In yesterday’s post, I said:
…if you’re running a public-facing server in your house, office, or anywhere except a datacenter, you’re doing it wrong.
Oliver Haslam takes issue with that on his home-hosted blog:
[Home-hosting] works fine because at the end of it all, this is here as a way of me learning things. It’s taught me more about virtual machines than I could have picked up from reading. It’s taught me how to configure Apache (well, I try!) and it’s taught me how to install Pelican as well as pick up some basic PHP skills to boot. And it’s cost me nothing except the electricity the host machine uses. But that’s on anyway because it’s where all my backups live, so there’s that.
I’m sure Marco meant to qualify his comment, and that he meant that people are doing it wrong if they’re running a business, or that they’re getting hundreds of thousands of hits a day.
Nope.
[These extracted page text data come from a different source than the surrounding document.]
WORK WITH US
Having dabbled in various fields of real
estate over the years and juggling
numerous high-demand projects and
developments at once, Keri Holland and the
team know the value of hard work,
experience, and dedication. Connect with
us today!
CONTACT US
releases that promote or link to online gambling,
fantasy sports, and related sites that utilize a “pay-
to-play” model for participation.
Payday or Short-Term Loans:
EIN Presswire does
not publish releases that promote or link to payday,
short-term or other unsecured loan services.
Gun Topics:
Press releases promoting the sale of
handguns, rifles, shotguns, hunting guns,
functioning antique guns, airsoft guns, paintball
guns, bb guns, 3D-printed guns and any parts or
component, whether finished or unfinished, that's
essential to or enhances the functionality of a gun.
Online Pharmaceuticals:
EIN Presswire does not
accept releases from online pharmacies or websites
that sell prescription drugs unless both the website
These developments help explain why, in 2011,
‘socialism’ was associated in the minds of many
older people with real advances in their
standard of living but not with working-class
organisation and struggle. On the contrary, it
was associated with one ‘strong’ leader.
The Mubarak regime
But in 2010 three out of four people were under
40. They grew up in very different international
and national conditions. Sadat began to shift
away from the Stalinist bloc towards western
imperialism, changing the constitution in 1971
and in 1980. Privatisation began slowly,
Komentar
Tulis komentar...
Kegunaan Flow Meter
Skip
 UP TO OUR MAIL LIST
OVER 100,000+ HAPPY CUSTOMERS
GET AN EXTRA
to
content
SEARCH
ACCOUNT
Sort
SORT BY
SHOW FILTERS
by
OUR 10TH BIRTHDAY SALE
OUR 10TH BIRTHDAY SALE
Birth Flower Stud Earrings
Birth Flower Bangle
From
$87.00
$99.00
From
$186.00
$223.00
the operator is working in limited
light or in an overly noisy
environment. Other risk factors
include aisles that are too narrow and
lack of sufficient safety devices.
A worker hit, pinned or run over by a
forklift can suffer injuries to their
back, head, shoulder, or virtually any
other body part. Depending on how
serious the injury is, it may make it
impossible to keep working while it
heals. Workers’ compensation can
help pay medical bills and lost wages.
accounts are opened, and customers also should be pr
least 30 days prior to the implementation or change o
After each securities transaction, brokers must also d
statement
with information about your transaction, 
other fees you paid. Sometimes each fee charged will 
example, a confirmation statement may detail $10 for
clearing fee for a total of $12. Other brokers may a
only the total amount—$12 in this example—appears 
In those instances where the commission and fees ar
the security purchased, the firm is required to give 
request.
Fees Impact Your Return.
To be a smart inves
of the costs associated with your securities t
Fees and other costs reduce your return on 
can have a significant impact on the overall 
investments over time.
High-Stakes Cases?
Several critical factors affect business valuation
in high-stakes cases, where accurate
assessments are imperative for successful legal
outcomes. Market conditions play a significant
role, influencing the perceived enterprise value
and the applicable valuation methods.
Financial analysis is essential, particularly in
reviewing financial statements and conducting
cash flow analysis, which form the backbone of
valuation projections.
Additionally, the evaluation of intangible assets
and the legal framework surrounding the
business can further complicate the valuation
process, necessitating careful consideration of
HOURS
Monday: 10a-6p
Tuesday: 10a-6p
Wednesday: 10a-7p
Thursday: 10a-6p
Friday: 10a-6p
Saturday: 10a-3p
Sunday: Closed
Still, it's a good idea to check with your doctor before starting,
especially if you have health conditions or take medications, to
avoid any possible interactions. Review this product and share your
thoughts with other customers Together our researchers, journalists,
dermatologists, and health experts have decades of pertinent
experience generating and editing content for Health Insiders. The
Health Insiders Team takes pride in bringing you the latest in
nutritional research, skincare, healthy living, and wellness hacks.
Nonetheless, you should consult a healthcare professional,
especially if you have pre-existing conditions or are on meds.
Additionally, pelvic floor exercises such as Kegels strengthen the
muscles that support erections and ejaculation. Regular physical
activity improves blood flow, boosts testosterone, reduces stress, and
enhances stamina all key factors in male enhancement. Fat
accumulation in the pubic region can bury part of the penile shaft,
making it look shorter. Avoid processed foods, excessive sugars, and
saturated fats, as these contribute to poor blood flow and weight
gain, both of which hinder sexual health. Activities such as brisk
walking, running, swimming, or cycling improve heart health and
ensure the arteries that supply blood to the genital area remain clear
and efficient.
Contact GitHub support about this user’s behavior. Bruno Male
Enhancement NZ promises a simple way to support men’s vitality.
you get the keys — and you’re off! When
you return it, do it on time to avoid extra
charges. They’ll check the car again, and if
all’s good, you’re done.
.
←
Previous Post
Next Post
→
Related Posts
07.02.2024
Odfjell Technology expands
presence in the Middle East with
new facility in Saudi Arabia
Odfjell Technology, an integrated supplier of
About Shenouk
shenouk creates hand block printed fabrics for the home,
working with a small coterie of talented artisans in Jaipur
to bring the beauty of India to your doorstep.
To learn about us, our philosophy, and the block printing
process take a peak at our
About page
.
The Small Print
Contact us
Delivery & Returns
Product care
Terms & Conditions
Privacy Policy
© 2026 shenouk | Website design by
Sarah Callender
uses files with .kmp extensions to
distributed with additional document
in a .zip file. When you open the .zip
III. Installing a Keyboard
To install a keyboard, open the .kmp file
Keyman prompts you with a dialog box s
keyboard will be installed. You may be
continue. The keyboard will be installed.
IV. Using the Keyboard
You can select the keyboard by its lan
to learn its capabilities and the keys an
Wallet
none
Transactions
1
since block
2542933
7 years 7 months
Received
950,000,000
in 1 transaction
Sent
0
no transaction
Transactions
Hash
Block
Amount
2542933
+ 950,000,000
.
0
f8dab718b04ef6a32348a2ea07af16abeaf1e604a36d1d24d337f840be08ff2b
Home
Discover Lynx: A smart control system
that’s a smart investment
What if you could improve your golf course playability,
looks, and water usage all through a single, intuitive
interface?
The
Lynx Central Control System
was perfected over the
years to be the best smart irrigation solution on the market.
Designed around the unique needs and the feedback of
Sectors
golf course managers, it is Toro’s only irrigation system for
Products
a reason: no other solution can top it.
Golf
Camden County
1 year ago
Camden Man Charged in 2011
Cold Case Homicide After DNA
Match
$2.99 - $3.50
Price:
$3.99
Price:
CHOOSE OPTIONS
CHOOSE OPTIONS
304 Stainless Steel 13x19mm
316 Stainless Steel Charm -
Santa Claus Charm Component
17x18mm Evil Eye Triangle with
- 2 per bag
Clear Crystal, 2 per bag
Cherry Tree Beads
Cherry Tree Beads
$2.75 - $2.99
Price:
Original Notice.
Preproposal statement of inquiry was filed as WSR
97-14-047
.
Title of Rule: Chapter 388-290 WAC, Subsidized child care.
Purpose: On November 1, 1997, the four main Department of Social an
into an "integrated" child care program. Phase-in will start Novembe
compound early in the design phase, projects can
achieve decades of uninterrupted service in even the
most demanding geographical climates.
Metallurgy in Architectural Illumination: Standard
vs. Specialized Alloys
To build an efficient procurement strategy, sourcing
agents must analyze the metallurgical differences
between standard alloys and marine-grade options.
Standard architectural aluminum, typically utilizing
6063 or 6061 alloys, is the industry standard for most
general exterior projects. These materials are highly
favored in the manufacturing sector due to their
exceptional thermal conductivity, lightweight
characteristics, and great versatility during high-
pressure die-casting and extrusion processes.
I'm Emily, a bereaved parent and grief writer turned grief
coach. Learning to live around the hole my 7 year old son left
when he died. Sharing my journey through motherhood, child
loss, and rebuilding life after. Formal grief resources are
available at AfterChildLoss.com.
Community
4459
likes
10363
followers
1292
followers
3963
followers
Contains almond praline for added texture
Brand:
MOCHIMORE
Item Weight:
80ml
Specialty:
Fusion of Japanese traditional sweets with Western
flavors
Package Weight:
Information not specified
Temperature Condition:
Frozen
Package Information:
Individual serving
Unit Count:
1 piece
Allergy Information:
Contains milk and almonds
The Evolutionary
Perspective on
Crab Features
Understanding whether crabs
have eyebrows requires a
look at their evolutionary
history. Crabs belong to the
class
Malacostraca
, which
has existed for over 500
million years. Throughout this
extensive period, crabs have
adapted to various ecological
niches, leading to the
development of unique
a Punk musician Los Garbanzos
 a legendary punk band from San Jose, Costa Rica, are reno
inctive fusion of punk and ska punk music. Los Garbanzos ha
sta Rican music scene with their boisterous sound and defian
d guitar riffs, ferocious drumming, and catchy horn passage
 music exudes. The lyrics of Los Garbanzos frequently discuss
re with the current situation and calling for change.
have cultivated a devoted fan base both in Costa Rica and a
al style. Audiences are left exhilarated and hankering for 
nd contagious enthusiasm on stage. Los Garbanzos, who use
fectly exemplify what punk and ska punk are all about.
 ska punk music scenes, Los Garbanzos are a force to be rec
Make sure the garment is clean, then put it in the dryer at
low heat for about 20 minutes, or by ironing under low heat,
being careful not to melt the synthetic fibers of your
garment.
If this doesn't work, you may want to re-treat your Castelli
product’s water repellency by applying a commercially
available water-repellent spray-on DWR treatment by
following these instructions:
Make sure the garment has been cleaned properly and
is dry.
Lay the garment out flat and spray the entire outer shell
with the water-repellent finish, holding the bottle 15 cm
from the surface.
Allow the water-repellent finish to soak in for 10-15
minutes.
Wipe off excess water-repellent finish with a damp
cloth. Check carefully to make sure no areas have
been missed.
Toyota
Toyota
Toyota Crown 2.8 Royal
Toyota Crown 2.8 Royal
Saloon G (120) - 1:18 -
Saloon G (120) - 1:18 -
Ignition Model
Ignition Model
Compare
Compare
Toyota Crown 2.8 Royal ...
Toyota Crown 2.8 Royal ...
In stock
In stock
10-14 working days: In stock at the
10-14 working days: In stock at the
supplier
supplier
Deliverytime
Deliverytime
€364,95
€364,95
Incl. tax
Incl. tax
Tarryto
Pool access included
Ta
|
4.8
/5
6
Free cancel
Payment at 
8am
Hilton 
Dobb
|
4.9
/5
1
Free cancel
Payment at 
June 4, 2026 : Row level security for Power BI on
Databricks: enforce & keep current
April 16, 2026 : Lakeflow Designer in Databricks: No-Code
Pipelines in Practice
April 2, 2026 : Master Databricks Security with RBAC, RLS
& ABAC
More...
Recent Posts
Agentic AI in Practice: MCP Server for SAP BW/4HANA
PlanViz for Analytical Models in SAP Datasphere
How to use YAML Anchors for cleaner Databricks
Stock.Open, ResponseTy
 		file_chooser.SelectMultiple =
I would have qualified it like that 10 years ago, and maybe even 5 years ago, although it’s less about daily pageviews and more about how much it matters to you if your site goes down for a few hours or days. I did run a home-hosted server for a while, and it was terrible — I always stressed out about my site being down whenever there was a power outage, ISP downtime, or a flaky hardware issue.
All of the learning benefits Oliver lists are identical to running a VPS. And when you can get a professionally hosted VPS for just $5 per month with most of the snapshotting and rollback conveniences of hosting it yourself, the argument for home-hosting even for tinkering and learning becomes pretty weak. That’s less expensive, in many places, than the electricity to host it in your house, and even less if you don’t actually use it for an entire month. And when writing to app developers, $5 per month is not a deal-breaking amount of money — that’s significantly less than the cost of listing an app in Apple’s store at all.
My fear is that people will read Marco’s comments and not try things out because they were told not to. I’ve nothing but respect for Marco - how many businesses have I built and sold? - but I do hope that his semi-elitest slant on things doesn’t stop someone from playing, someone from learning or someone from honing new skills because they can’t afford to get a host elsewhere. After all, VPSes etc can be daunting when starting out, too.
Calling my suggestions for app developers to use cheap VPSes “elitist” is baffling and completely off-base. And when did I tell people not to try things out? On the contrary, I’m encouraging developers to teach themselves Linux server administration because it’s easier than they think.
The easiest way to try it out isn’t to tell people to set up a home server (virtualized or not), find and download the right ISO for their distribution to run on it, install it, make the many decisions that the installer presents, figure out networking configuration, set up port forwarding… that’s too high of a barrier for many. That’s enough to make them say “Forget it, I’ll just run this on App Engine.”
It’s much more convincing, and much more productive to the goal of getting more people into this, to say, “You can start up a Linux VPS in five minutes by going here, paying a very small amount of money, and clicking three buttons.”